Department of Cardiovascular Surgery and Aortic Surgery, Cardiovascular Institute and Fu Wai Hospital, Peking Union Medical College and Chinese Academy of Medical Science, Peking, China.
J Vasc Surg. 2010 May;51(5):1203-8. doi: 10.1016/j.jvs.2009.12.027. Epub 2010 Mar 19.
Coarctation of the aorta with cardiac lesions or complex coarctation is a formidable challenge for cardiac surgeons. Extra-anatomic bypass allows simultaneous intracardiac repair or an alternative approach for patients with complex coarctation.
Between July 1997 and March 2008, 43 patients with coarctation of the aorta underwent extra-anatomic bypass grafting, including 10 ascending-to-descending aorta bypasses and 33 ascending aorta-to-infrarenal abdominal aorta bypasses. Forty patients had additional cardiovascular disorders and concomitant procedures performed including aortic valve replacement, mitral valve replacement, coronary artery bypass grafting, closure of ventricular septal defect and patent ductus arteriosus, ascending aorta repair, and the Bentall procedure. The other three patients had complex coarctation of the aorta, including a long-segment coarctation in two cases, and descending aortic aneurysm in one.

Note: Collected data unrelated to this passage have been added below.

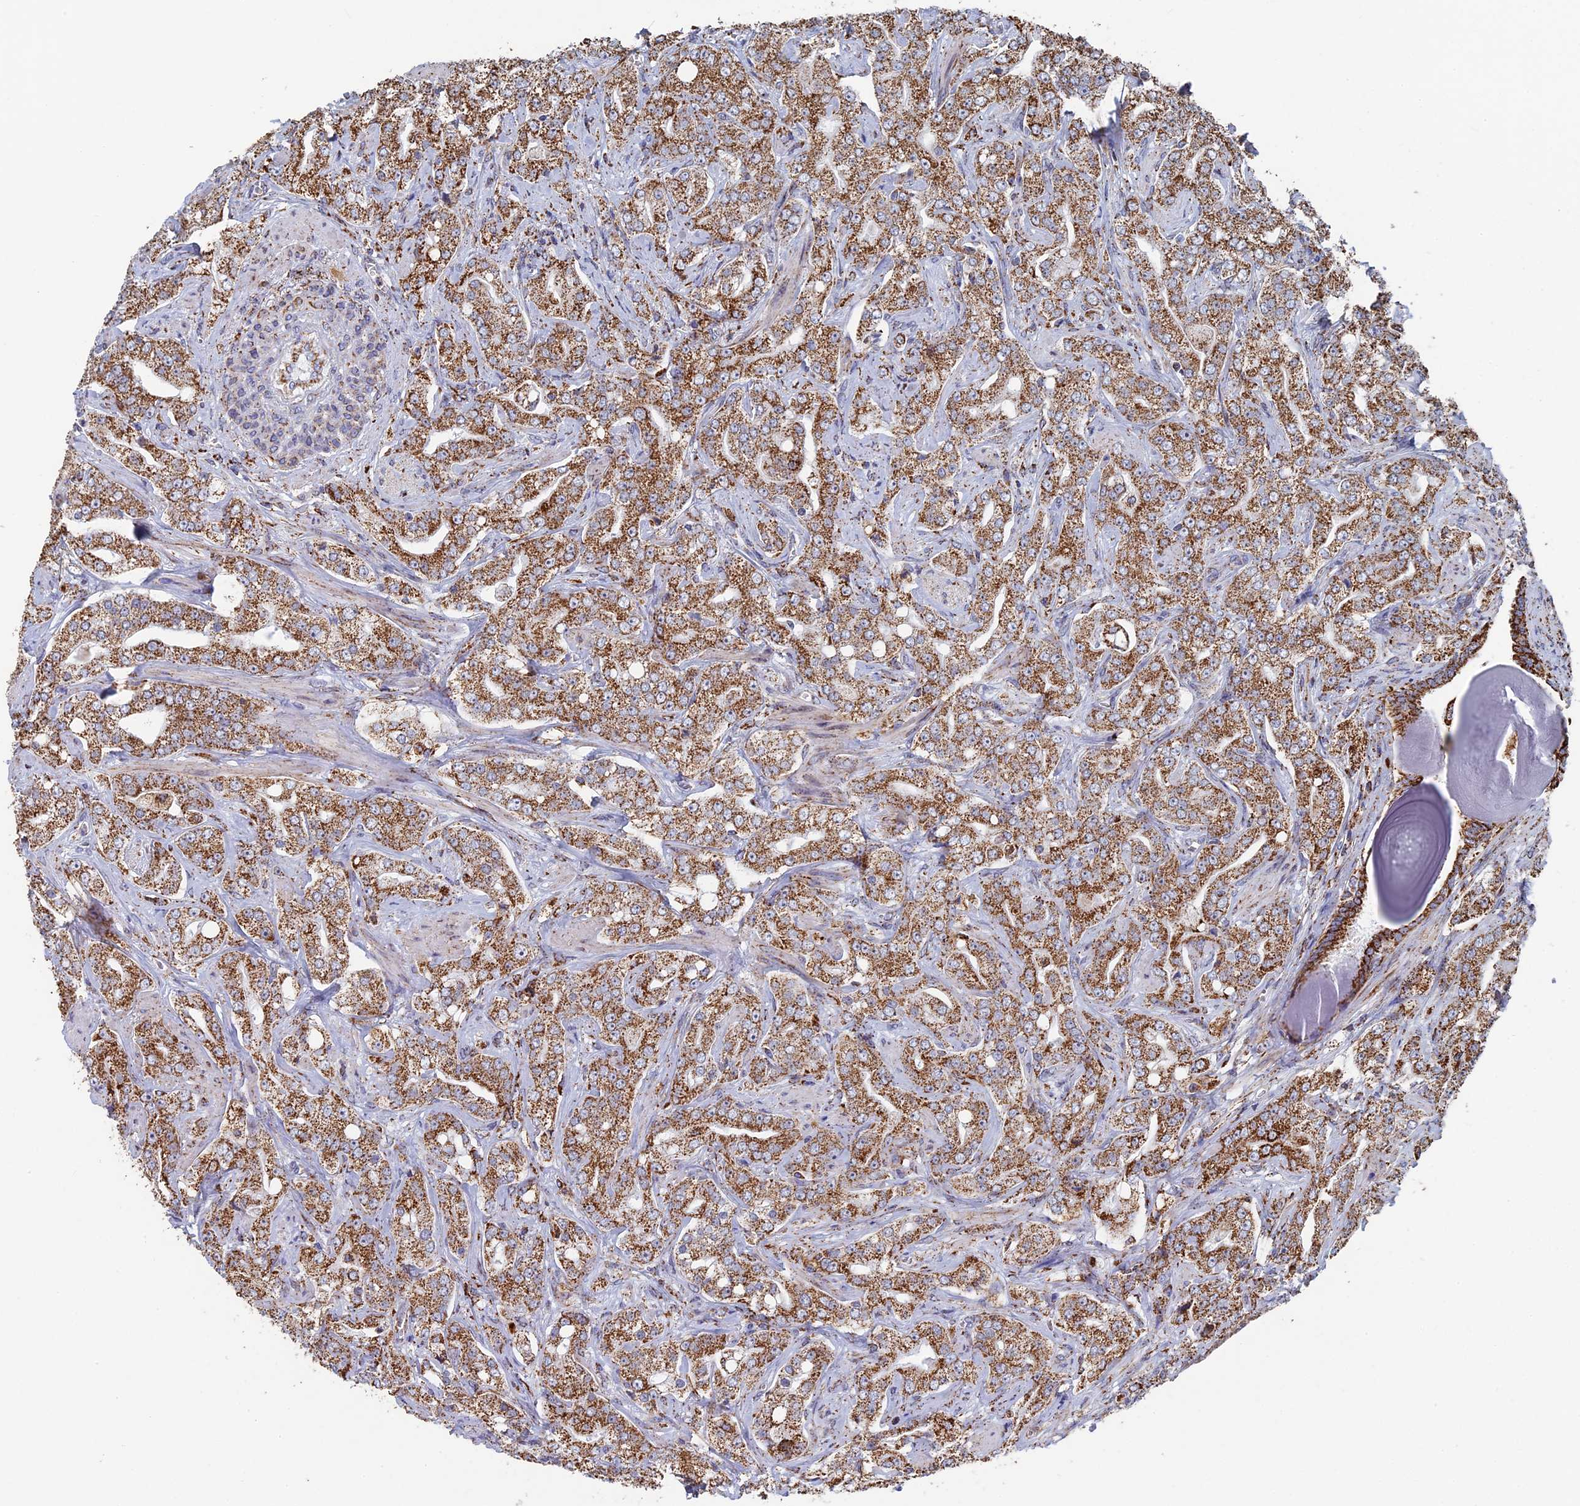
{"staining": {"intensity": "moderate", "quantity": ">75%", "location": "cytoplasmic/membranous"}, "tissue": "prostate cancer", "cell_type": "Tumor cells", "image_type": "cancer", "snomed": [{"axis": "morphology", "description": "Adenocarcinoma, Low grade"}, {"axis": "topography", "description": "Prostate"}], "caption": "Protein expression by immunohistochemistry reveals moderate cytoplasmic/membranous expression in about >75% of tumor cells in prostate cancer.", "gene": "SEC24D", "patient": {"sex": "male", "age": 67}}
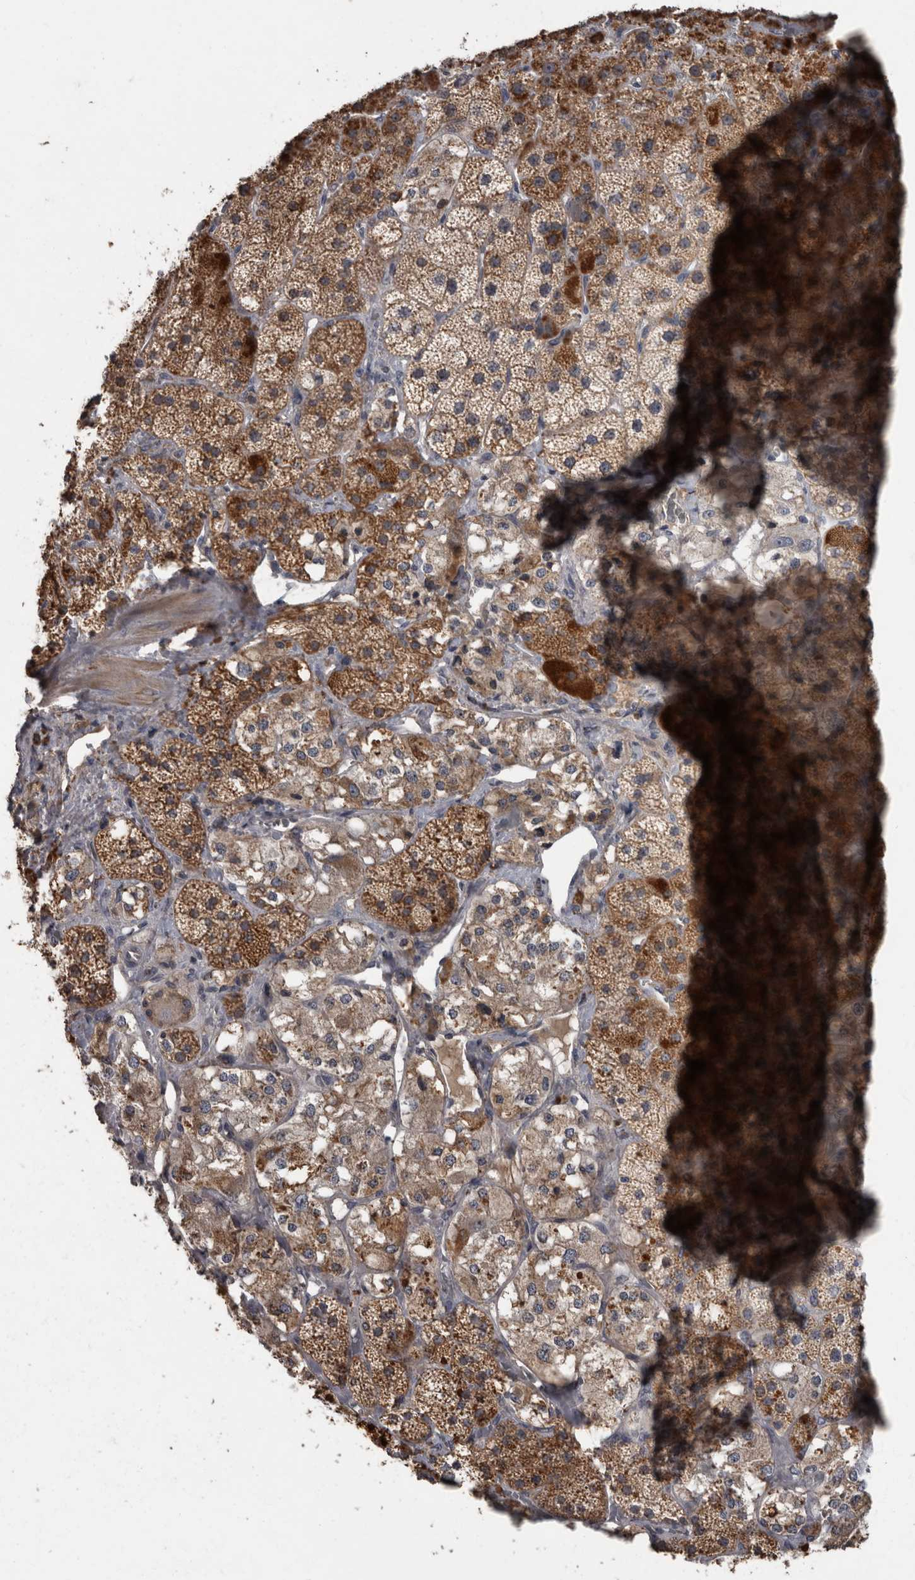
{"staining": {"intensity": "moderate", "quantity": ">75%", "location": "cytoplasmic/membranous"}, "tissue": "adrenal gland", "cell_type": "Glandular cells", "image_type": "normal", "snomed": [{"axis": "morphology", "description": "Normal tissue, NOS"}, {"axis": "topography", "description": "Adrenal gland"}], "caption": "Immunohistochemical staining of benign human adrenal gland shows >75% levels of moderate cytoplasmic/membranous protein staining in about >75% of glandular cells. (DAB (3,3'-diaminobenzidine) IHC, brown staining for protein, blue staining for nuclei).", "gene": "PPP1R3C", "patient": {"sex": "male", "age": 57}}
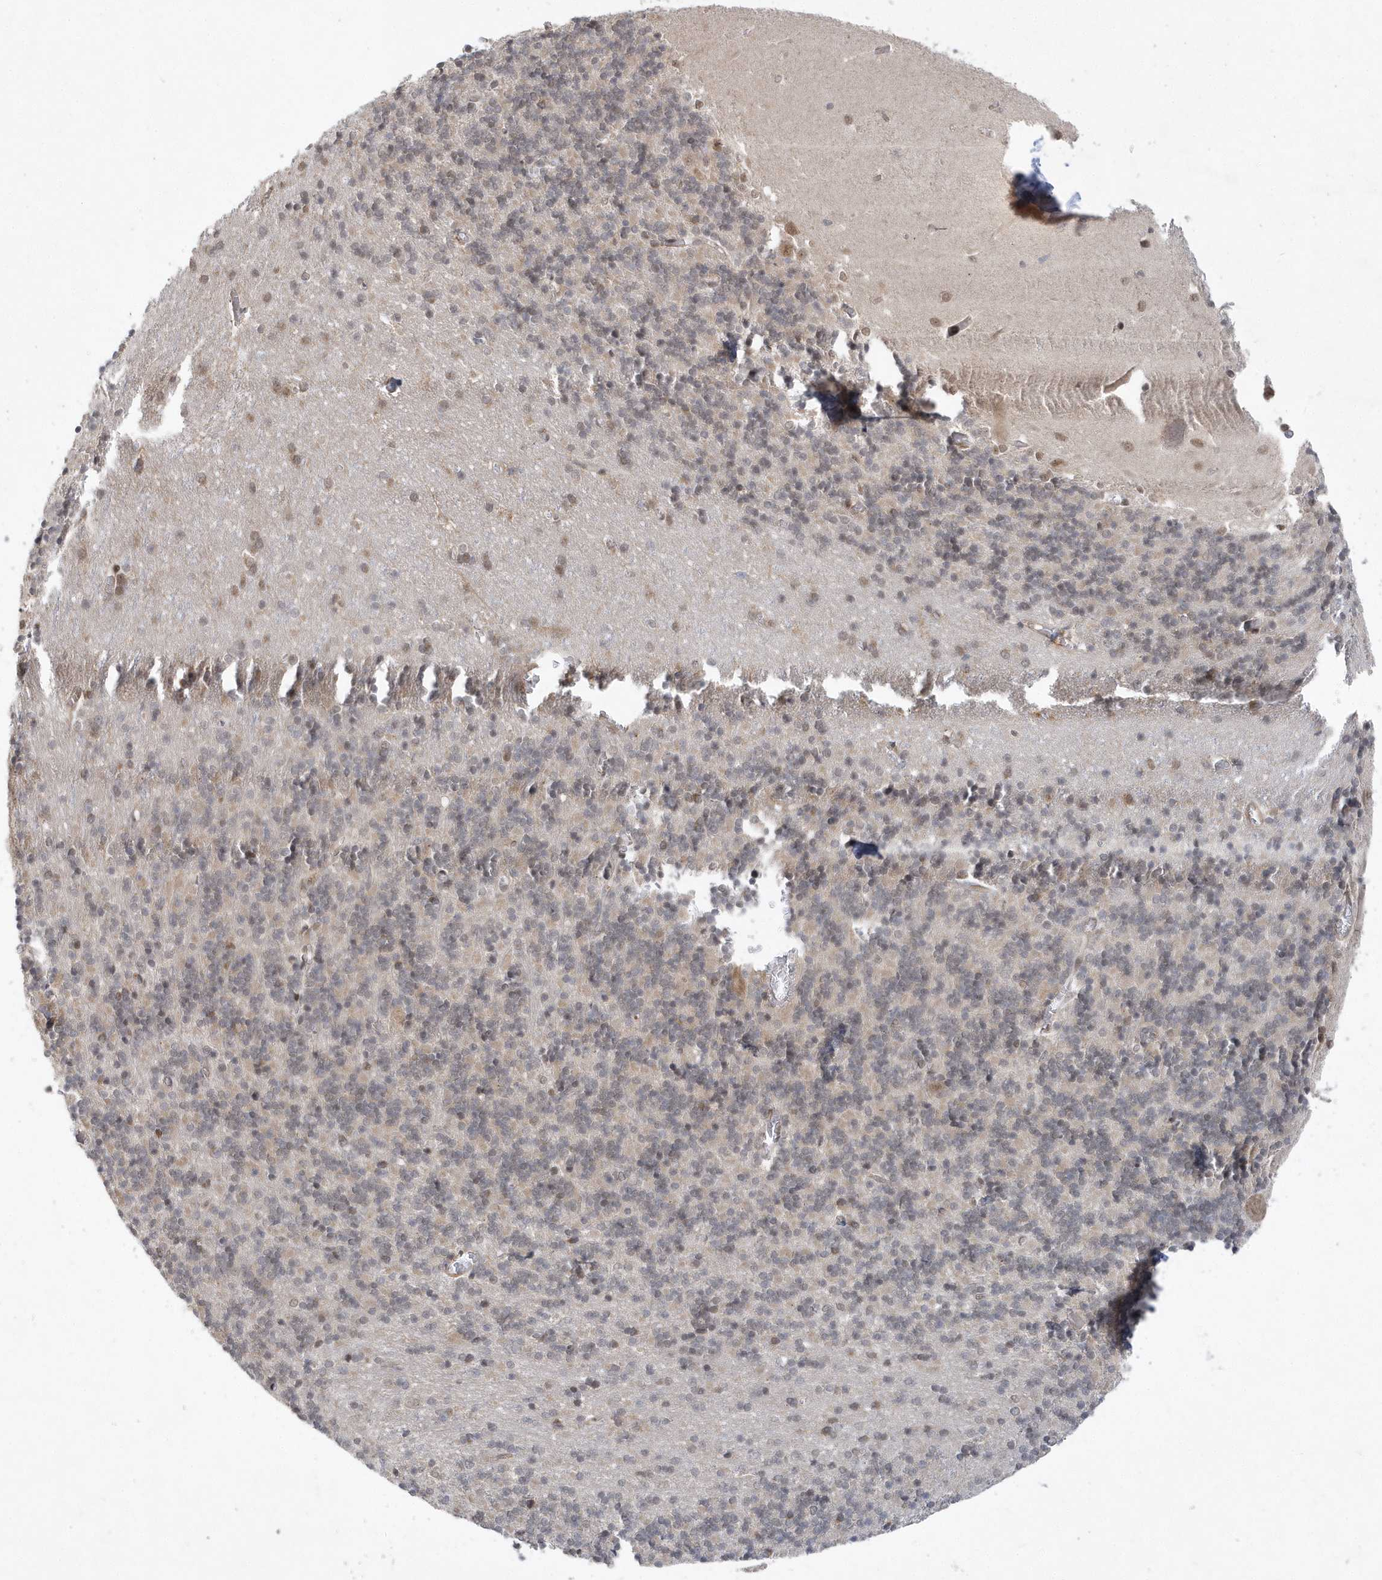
{"staining": {"intensity": "weak", "quantity": "<25%", "location": "cytoplasmic/membranous"}, "tissue": "cerebellum", "cell_type": "Cells in granular layer", "image_type": "normal", "snomed": [{"axis": "morphology", "description": "Normal tissue, NOS"}, {"axis": "topography", "description": "Cerebellum"}], "caption": "Histopathology image shows no significant protein staining in cells in granular layer of unremarkable cerebellum.", "gene": "MXI1", "patient": {"sex": "male", "age": 37}}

Two patients died perioperatively: one due to air embolism during the cardiopulmonary bypass; one due to septic shock. There were no late deaths. Complications included laparotomy for mechanical ileus in one and re-exploration for bleeding in one case. There were no strokes or paraplegia and no grafted-related complication during follow-up period. Systolic blood pressure dropped from 160 +/- 27 mm Hg before surgery to 114 +/- 16 mm Hg postoperatively. Only two patients with mild hypertension postoperatively needed oral medicine.
Extra-anatomic aortic bypass via median sternotomy or median sternotomy-laparotomy can be performed with low morbidity and mortality. It is a preferable single-stage approach for patients with concomitant complex coarctation and cardiovascular disorders.
伴有心脏病变或复杂型主动脉缩窄的主动脉缩窄对心脏外科医生来说是一个巨大的挑战。体外旁路移植可同时进行心内修复或为复杂型主动脉缩窄患者提供另一种选择。
1997 年 7 月至 2008 年 3 月期间,43 例主动脉缩窄患者接受了体外旁路移植术,包括 10 例升主动脉至降主动脉旁路移植术和 33 例升主动脉至肾下腹主动脉旁路移植术。40 例患者同时还存在其他心血管疾病,并行相应手术,包括主动脉瓣置换术、二尖瓣置换术、冠状动脉旁路移植术、室间隔缺损和动脉导管未闭关闭术、升主动脉修复术和 Bentall 手术。另外 3 例患者患有复杂型主动脉缩窄,其中 2 例为长段缩窄,1 例为降主动脉瘤。
2 例患者围手术期死亡:1 例因体外循环期间空气栓塞;1 例因感染性休克。无晚期死亡病例。术后并发症包括 1 例机械性肠梗阻剖腹术和 1 例出血再次探查术。随访期间无卒中或截瘫,无移植物相关并发症。术后收缩压从术前的 160 ± 27mmHg 降至 114 ± 16mmHg。仅有 2 例患者术后轻度高血压需口服药物治疗。
经正中胸骨切开术或正中胸骨切开术联合剖腹术的体外主动脉旁路移植术可获得较低的发病率和死亡率。对于伴有复杂型主动脉缩窄和心血管疾病的患者,这是一种优选的单阶段方法。